## [ASSIGNED TASK]
Can you arrange the material, from its start through the line that contains "クーパーSE ポール・スミス エディショ", as a Markdown table with the columns Row and Text? Give one numbered row per line and leave out any blank lines.

:: MATERIAL FOR THE TASK ::

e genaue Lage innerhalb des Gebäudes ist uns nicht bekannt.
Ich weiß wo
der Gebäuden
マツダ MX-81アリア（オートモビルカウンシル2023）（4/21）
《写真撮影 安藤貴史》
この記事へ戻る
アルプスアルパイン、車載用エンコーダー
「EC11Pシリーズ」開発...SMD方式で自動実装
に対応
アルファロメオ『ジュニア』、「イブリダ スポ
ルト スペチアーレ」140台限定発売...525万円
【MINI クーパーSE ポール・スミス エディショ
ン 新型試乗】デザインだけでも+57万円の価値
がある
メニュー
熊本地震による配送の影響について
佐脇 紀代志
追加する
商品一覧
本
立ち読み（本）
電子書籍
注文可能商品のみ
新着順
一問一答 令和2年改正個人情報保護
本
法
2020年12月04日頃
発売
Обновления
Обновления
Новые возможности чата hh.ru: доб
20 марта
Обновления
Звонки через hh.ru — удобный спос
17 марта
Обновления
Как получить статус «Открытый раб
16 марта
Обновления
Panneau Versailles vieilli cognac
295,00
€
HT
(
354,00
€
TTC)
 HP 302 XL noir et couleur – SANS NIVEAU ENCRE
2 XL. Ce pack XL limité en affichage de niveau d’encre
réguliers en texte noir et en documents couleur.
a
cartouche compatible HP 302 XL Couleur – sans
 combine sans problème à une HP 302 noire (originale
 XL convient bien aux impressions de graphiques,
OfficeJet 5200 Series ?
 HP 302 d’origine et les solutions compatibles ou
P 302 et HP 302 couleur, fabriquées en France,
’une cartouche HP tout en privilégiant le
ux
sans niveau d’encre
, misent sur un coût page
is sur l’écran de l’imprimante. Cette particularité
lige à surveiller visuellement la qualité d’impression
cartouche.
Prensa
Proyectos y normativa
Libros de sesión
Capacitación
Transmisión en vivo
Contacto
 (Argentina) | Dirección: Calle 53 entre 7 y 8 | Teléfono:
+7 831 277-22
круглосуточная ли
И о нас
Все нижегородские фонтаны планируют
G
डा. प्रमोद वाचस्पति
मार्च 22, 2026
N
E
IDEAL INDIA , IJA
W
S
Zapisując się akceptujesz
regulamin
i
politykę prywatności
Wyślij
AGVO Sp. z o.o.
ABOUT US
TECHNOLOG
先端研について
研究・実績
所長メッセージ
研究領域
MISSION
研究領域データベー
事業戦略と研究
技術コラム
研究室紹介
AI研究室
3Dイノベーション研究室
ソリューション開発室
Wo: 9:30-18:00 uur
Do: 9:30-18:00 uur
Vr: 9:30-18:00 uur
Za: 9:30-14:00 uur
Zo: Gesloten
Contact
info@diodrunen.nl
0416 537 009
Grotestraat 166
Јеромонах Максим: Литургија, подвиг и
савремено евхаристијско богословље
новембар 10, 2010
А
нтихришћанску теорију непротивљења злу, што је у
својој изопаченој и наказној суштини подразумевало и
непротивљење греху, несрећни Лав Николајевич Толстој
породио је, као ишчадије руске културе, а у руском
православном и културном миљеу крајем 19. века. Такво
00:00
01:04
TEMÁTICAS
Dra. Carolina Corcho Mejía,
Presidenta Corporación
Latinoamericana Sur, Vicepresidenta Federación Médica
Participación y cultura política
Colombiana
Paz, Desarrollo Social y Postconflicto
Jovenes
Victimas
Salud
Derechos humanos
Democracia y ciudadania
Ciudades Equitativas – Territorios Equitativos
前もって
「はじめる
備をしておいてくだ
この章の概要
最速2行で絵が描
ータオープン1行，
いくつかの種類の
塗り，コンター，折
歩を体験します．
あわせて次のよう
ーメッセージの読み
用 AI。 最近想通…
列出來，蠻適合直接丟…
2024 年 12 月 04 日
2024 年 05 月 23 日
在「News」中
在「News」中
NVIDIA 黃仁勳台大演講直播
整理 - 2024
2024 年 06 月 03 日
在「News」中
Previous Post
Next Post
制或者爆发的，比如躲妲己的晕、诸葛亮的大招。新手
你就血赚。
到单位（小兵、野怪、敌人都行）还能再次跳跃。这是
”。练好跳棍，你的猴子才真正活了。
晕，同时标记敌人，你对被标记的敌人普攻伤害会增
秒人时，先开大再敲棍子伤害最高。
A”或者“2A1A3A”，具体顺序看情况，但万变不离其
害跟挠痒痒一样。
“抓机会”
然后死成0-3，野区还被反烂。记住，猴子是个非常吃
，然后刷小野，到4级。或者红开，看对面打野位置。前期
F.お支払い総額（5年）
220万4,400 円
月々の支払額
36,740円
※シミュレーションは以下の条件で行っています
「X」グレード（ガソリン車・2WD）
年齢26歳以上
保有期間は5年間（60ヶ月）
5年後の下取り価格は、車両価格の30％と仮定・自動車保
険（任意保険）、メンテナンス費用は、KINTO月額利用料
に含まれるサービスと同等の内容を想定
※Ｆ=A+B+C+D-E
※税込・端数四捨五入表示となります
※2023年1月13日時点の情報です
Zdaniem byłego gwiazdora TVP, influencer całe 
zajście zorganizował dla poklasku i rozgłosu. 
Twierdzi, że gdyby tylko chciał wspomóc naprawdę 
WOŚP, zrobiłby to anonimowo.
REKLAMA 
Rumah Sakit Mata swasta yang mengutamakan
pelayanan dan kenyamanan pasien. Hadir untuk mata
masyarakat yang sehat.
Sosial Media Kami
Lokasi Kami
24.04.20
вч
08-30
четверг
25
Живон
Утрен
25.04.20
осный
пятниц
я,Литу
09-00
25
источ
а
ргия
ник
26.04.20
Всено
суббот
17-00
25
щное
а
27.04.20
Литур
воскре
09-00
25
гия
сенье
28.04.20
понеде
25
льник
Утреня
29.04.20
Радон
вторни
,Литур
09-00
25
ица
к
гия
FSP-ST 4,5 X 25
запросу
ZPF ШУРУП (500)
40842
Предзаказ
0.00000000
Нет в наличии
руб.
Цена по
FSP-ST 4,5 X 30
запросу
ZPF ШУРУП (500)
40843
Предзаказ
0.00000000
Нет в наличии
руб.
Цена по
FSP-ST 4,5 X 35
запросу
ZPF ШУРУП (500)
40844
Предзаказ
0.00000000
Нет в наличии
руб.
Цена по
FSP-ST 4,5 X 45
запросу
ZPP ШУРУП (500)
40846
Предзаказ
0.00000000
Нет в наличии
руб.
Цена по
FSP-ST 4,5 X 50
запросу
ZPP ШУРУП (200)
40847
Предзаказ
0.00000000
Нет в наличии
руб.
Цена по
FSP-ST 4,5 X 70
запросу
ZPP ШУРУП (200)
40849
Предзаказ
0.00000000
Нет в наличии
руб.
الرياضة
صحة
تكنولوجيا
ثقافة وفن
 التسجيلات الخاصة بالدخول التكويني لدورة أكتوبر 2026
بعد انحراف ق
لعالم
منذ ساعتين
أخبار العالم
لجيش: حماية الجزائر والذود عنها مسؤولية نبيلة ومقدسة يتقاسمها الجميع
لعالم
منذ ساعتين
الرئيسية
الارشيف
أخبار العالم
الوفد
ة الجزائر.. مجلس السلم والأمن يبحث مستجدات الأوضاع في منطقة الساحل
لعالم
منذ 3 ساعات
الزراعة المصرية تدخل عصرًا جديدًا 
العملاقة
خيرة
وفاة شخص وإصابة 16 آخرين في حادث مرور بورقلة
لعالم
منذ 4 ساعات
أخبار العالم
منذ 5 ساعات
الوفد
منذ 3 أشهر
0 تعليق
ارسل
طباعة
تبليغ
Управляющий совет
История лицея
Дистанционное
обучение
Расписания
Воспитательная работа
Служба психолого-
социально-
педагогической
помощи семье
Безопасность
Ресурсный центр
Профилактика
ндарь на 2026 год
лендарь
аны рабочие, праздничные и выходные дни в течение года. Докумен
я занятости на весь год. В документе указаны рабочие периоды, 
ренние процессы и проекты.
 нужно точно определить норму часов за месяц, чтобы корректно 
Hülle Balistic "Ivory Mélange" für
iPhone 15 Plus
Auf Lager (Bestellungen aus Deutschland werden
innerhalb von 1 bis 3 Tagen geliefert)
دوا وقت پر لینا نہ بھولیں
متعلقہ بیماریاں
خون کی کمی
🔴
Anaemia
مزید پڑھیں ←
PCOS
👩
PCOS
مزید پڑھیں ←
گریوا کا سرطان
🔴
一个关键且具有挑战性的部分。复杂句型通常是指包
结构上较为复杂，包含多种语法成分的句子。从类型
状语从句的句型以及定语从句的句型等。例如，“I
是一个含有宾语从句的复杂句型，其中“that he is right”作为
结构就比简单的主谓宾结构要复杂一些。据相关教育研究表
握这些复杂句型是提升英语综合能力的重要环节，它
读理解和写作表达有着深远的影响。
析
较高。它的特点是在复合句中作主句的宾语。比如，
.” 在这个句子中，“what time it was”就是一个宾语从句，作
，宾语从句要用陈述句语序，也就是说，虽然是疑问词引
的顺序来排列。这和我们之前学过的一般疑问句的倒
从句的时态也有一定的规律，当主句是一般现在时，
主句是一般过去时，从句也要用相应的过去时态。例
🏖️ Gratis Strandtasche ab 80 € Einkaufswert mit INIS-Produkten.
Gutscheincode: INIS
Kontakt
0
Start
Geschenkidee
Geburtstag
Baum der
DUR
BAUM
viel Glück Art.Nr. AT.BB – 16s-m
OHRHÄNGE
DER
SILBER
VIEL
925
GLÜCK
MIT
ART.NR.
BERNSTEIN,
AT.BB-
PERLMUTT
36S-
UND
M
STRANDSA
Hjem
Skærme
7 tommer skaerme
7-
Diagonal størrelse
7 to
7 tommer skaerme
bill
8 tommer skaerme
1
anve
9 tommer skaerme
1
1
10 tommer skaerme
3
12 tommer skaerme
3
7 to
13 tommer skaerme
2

:::

## [RESPONSE TO THE TASK]
| Row | Text |
|---|---|
| 1 | e genaue Lage innerhalb des Gebäudes ist uns nicht bekannt. |
| 2 | Ich weiß wo |
| 3 | der Gebäuden |
| 4 | マツダ MX-81アリア（オートモビルカウンシル2023）（4/21） |
| 5 | 《写真撮影 安藤貴史》 |
| 6 | この記事へ戻る |
| 7 | アルプスアルパイン、車載用エンコーダー |
| 8 | 「EC11Pシリーズ」開発...SMD方式で自動実装 |
| 9 | に対応 |
| 10 | アルファロメオ『ジュニア』、「イブリダ スポ |
| 11 | ルト スペチアーレ」140台限定発売...525万円 |
| 12 | 【MINI クーパーSE ポール・スミス エディショ |